Cukai Minuman Manis Bakal Berlaku di area 2025, Apa Saja Emiten Terdampak?

JAKARTA – eksekutif berencana menerapkan cukai minuman berpemanis pada kemasan (MBDK) pada semester kedua tahun 2025, apabila prosesnya berjalan lancar. Sebelum diterapkan, pemerintah akan menyusun terlebih dahulu peraturan teknisnya melalui Peraturan eksekutif juga Peraturan Menteri Keuangan.

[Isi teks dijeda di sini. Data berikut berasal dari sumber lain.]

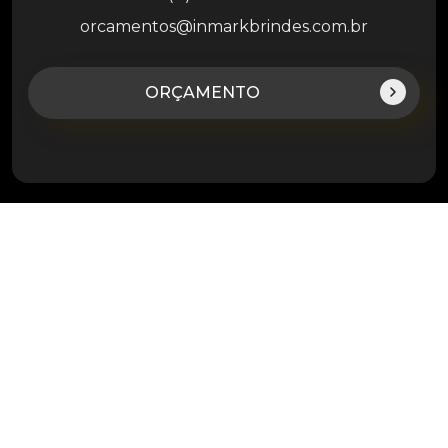
orcamentos@inmarkbrindes.com.br
ORÇAMENTO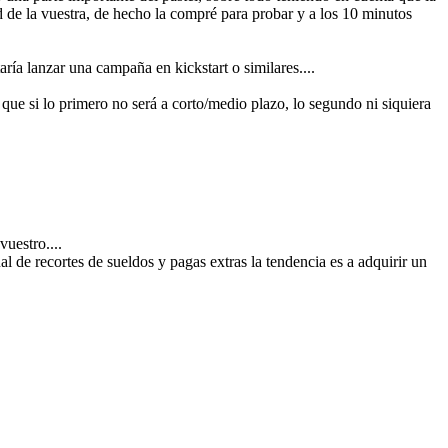
d de la vuestra, de hecho la compré para probar y a los 10 minutos
ría lanzar una campaña en kickstart o similares....
ue si lo primero no será a corto/medio plazo, lo segundo ni siquiera
uestro....
al de recortes de sueldos y pagas extras la tendencia es a adquirir un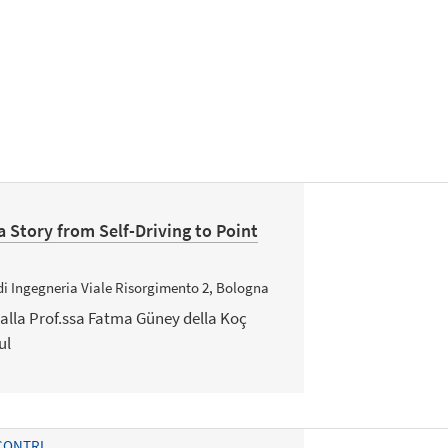
 Story from Self-Driving to Point
 di Ingegneria Viale Risorgimento 2, Bologna
 dalla Prof.ssa Fatma Güney della Koç
ul
CONTRI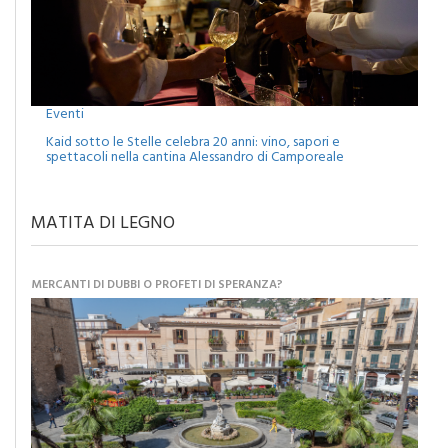
Eventi
Kaid sotto le Stelle celebra 20 anni: vino, sapori e
spettacoli nella cantina Alessandro di Camporeale
MATITA DI LEGNO
MERCANTI DI DUBBI O PROFETI DI SPERANZA?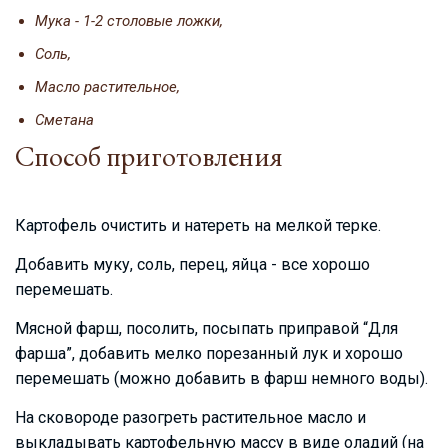
Мука - 1-2 столовые ложки,
Соль,
Масло растительное,
Сметана
Способ приготовления
Картофель очистить и натереть на мелкой терке.
Добавить муку, соль, перец, яйца - все хорошо
перемешать.
Мясной фарш, посолить, посыпать приправой “Для
фарша”, добавить мелко порезанный лук и хорошо
перемешать (можно добавить в фарш немного воды).
На сковороде разогреть растительное масло и
выкладывать картофельную массу в виде оладий (на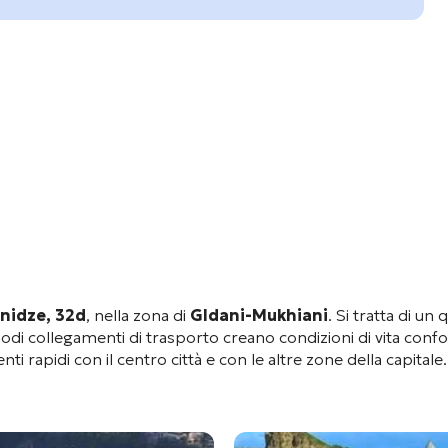
nidze, 32d
, nella zona di
Gldani-Mukhiani
. Si tratta di un
modi collegamenti di trasporto creano condizioni di vita confor
ti rapidi con il centro città e con le altre zone della capitale
.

Di mana, peraturan teknis yang dimaksud akan mengatur ambang batas, jenis MBDK, hingga besaran tarif cukai yang akan dikenakan. Dengan demikian, cukai MBDK tidaklah akan dengan segera dikenakan untuk semua minuman yang mana termasuk di kelompok MBDK. eksekutif sendiri memiliki target penerimaan negara dari cukai minuman berpemanis pada kemasan sebesar Rp3,5 triliun pada 2025.
Analis Stockbit Sekuritas, Edi Chandren menyampaikan, bahwa secara kuantitatif, estimasi dampak negatif cukai MBDK bagi profitabilitas perusahaan konsumer baru dapat dihitung setelahnya pemerintah merilis peraturan teknis perhitungan cukai.
“Namun, secara kualitatif, kami menilai dampak negatif dari cukai yang dimaksud sanggup belaka diminimalisasi dengan perusahaan dapat meluncurkan barang sejenis yang dimaksud lebih tinggi rendah gula (less sugar) juga perusahaan dapat meneruskan (pass–on) sebagian beban cukai ke pada tarif jual produk,” kata Edi pada risetnya, Selasa (14/1/2025).
Kebijakan yang dimaksud diperkirakan akan berdampak secara langsung pada beberapa jumlah emiten , khususnya perusahaan yang digunakan berfokus pada perdagangan item minuman.
Mulai dari PT Indofood CBP Maju Makmur Tbk (ICBP), PT Indofood Terwujud Makmur Tbk (INDF), PT Industri Jamu lalu Farmasi Sido Muncul Tbk (SIDO), PT Ultrajaya Milk Industry & Trading Company Tbk (ULTJ), PT Mayora Indah Tbk (MYOR), PT Cisarua Mountain Dairy Tbk (CMRY) dan juga PT Kino Indonesia Tbk (KINO).
Edi menyoroti PT Mayora Indonesia Tbk (MYOR), yang memiliki komoditas terekspos cukai MBDK sebesar 25–30 persen dari total pendapatan, berpotensi merasakan dampak terbesar dari penerapan cukai ini, dihadiri oleh oleh PT Industri Jamu serta Farmasi Sido Muncul Tbk (SIDO) yang memiliki eksposur sekitar 15–20% pendapatan.
Sebelumnya, pada September 2024, DPR mengusulkan tarif cukai MBDK minimum sebesar 2,5% pada 2025 lalu akan secara bertahap ditingkatkan hingga mencapai 20%. Usulan yang dimaksud berbeda dengan rancangan yang digunakan beredar sebelumnya, di tempat mana tarif cukai MBDK yang mana dipertimbangkan adalah Rp1.771 per liter, sejalan dengan rata–rata tarif cukai MBDK pada negara–negara Asia Tenggara.
Wacana cukai MBDK pada September 2024 yang dimaksud tidak ada mencantumkan kriteria barang MBDK yang tersebut akan dikenakan cukai. Namun, di rancangan sebelumnya, komoditas MBDK yang dipungut cukai yakni, item MBDK tanpa substansi tambahan pangan pemanis dengan kadar gula lebih banyak dari 6 gram per 100 ml kemudian item MBDK yang digunakan mengandung materi tambahan pangan pemanis alami ataupun buatan di kadar berapa pun.